1. The island’s first inhabitants called it Manisses, which means “Island of the Little God.”
2. Sixteen families first settled the island in 1661; their descendants live here still.
3. A passenger ship called The Palatine once caught fire off the island’s coast, killing
all aboard; some say the ghostly ship can still be seen burning on quiet nights.
4. In the winter, fewer than 1,000 people call the island home; the island’s tiny K-12
public school educates about 115 students.
5. The island has had a strong conservation movement since the 1970s, and now,
more than 43% is set aside as public open space. The island’s goal is to get to 50 percent.
6. Tradition has it that the island has 365 ponds, one for each day of the year – although modern geographers say it’s more like 300.
7. Once a premier Victorian vacation destination that drew families complete with steamer trunks and full-skirted “bathing costumes,” the island is full of the ghosts of grand hotels that burned down.

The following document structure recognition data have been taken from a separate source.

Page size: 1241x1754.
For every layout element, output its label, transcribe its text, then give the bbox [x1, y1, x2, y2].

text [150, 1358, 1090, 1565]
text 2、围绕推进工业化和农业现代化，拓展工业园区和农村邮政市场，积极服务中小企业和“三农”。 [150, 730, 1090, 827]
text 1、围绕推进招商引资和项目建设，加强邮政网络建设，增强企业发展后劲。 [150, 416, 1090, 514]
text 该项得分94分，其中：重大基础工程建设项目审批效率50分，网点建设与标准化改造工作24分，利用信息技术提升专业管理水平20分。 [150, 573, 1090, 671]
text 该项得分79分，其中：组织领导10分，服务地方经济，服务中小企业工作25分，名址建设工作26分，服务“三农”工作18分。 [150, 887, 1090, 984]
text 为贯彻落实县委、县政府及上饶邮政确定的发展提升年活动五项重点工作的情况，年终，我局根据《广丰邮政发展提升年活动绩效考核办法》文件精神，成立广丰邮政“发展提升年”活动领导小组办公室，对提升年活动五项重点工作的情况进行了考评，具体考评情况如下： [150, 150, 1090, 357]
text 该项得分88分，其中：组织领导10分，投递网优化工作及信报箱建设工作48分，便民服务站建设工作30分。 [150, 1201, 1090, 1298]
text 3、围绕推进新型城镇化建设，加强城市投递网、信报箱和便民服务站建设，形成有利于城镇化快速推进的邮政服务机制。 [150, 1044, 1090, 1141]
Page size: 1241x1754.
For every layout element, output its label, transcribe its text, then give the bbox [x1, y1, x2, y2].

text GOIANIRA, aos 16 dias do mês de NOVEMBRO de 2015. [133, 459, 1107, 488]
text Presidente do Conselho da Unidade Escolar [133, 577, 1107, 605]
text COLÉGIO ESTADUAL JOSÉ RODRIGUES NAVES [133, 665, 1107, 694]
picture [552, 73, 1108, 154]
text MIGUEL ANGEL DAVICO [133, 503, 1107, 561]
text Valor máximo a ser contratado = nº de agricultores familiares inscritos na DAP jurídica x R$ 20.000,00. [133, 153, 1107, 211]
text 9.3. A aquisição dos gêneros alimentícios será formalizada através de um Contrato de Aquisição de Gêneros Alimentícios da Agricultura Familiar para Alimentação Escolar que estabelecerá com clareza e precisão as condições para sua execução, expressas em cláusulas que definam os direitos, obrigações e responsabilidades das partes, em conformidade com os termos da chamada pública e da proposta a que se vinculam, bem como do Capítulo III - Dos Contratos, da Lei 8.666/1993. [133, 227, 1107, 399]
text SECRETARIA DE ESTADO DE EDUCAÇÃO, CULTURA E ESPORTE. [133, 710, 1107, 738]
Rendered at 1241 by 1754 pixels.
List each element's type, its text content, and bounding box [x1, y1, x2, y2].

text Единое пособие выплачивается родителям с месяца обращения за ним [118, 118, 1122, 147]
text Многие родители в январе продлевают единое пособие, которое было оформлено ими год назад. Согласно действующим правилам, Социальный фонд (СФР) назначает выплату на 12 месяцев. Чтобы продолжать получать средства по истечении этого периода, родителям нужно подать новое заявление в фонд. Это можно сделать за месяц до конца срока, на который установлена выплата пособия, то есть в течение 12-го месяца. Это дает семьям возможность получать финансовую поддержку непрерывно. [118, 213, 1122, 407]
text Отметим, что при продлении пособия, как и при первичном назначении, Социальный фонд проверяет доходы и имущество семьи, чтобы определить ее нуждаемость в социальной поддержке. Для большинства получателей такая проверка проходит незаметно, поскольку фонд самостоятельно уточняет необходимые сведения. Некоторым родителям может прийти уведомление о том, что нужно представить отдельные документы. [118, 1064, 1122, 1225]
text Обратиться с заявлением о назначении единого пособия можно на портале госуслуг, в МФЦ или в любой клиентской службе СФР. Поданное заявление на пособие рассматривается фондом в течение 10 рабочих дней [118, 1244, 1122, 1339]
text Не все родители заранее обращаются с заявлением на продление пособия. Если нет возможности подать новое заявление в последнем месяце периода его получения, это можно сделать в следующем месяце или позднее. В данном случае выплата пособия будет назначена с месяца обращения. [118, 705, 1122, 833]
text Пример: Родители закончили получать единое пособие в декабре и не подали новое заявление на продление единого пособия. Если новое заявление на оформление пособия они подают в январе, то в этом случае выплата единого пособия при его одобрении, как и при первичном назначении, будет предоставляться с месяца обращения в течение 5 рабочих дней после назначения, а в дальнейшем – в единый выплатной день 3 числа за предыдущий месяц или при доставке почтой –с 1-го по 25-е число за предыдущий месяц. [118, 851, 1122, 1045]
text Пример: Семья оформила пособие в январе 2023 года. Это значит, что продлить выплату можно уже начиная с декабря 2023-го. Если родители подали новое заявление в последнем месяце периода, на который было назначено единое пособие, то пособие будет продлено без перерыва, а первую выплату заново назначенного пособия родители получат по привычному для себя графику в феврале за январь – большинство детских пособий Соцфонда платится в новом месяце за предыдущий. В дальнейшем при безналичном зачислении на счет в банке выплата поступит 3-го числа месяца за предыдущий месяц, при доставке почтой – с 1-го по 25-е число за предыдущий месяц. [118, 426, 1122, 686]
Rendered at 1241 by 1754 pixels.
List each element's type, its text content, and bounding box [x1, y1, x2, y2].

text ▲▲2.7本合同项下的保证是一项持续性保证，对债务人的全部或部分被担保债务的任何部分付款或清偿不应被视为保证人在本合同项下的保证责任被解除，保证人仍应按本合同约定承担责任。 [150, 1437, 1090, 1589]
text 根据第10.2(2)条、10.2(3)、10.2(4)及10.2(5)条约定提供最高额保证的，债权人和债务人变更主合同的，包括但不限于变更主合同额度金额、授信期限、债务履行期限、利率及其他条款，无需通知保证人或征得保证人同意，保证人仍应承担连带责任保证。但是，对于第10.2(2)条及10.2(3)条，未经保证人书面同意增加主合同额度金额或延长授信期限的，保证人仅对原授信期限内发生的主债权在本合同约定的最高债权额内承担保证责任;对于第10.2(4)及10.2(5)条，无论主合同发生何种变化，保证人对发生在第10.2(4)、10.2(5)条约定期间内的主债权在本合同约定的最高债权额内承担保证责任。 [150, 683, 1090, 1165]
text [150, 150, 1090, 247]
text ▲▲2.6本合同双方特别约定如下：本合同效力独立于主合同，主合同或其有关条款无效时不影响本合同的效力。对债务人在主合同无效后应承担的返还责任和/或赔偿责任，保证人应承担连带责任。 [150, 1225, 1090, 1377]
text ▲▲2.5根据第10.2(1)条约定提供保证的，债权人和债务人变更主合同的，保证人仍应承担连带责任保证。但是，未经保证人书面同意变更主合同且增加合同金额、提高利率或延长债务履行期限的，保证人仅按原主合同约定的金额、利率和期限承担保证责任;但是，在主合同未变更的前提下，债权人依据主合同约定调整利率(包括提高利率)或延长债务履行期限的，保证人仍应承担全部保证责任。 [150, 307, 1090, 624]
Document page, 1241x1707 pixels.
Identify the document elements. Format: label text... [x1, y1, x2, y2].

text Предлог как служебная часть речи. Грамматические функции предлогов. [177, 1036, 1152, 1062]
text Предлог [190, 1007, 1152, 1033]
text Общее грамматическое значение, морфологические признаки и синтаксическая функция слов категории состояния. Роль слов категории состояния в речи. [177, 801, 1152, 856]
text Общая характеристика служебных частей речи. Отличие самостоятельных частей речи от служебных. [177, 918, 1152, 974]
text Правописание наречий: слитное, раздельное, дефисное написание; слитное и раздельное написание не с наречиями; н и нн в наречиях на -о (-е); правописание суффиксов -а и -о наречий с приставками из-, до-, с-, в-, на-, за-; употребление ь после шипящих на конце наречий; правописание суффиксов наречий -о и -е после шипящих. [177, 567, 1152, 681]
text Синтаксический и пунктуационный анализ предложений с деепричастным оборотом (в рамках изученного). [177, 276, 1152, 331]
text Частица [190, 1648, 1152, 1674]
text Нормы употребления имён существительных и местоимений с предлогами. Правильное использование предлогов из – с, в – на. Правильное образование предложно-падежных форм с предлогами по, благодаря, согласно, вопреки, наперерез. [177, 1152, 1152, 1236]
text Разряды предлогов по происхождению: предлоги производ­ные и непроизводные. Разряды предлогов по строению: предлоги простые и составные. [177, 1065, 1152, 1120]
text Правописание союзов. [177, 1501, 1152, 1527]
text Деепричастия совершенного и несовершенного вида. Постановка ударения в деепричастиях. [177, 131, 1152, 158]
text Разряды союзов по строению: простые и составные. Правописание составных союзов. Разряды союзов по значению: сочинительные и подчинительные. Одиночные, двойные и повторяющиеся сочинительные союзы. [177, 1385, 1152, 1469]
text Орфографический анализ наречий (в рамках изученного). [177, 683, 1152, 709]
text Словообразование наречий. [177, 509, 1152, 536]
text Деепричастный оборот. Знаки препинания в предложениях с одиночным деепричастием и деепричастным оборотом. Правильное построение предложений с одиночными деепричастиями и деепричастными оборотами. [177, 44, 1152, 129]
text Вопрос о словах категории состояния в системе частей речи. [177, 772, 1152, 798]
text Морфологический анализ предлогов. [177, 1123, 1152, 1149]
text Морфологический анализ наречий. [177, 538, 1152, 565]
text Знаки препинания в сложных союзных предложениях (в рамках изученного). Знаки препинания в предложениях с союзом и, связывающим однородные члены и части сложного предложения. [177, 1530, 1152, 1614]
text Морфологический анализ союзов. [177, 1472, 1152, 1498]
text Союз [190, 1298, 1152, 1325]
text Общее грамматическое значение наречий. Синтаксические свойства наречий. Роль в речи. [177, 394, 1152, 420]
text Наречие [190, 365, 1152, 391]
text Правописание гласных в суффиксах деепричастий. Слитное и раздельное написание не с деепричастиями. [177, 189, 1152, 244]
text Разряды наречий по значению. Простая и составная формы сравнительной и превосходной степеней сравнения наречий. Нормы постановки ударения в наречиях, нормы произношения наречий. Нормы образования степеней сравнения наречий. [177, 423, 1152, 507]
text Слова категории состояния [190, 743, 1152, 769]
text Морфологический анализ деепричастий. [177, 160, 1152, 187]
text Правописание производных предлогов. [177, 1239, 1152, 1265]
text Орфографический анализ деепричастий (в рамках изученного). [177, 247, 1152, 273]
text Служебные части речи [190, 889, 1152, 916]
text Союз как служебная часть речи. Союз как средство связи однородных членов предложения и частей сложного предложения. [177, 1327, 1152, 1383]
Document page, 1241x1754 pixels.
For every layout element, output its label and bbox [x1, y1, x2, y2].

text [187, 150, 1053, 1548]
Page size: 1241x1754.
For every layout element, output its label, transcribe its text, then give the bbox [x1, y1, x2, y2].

One such is the Ocean View, just above the town’s post office, where the US Congress once held a summer session.
8. More than 2,000 pleasure boats crowd the Great Salt Pond on an average during July Fourth weekend.
9. The statue of Rebecca at the Well was erected by the Women’s Christian Temperance Movement, but a close look at the modern day statue (a faithful replica of the original) and her grapes and amphora hint that the late-1800s statue supply company may have mixed up the biblical figure with a more wine-friendly Greek goddess, Hebe.
10. Recently retired island nurse Mary Donnelly helped the sick and injured for 50 years and established a local charity, the Mary D Fund, which has been featured on every major news outlet. (Google it.) August’s annual Mary D Ball is the social event of the season.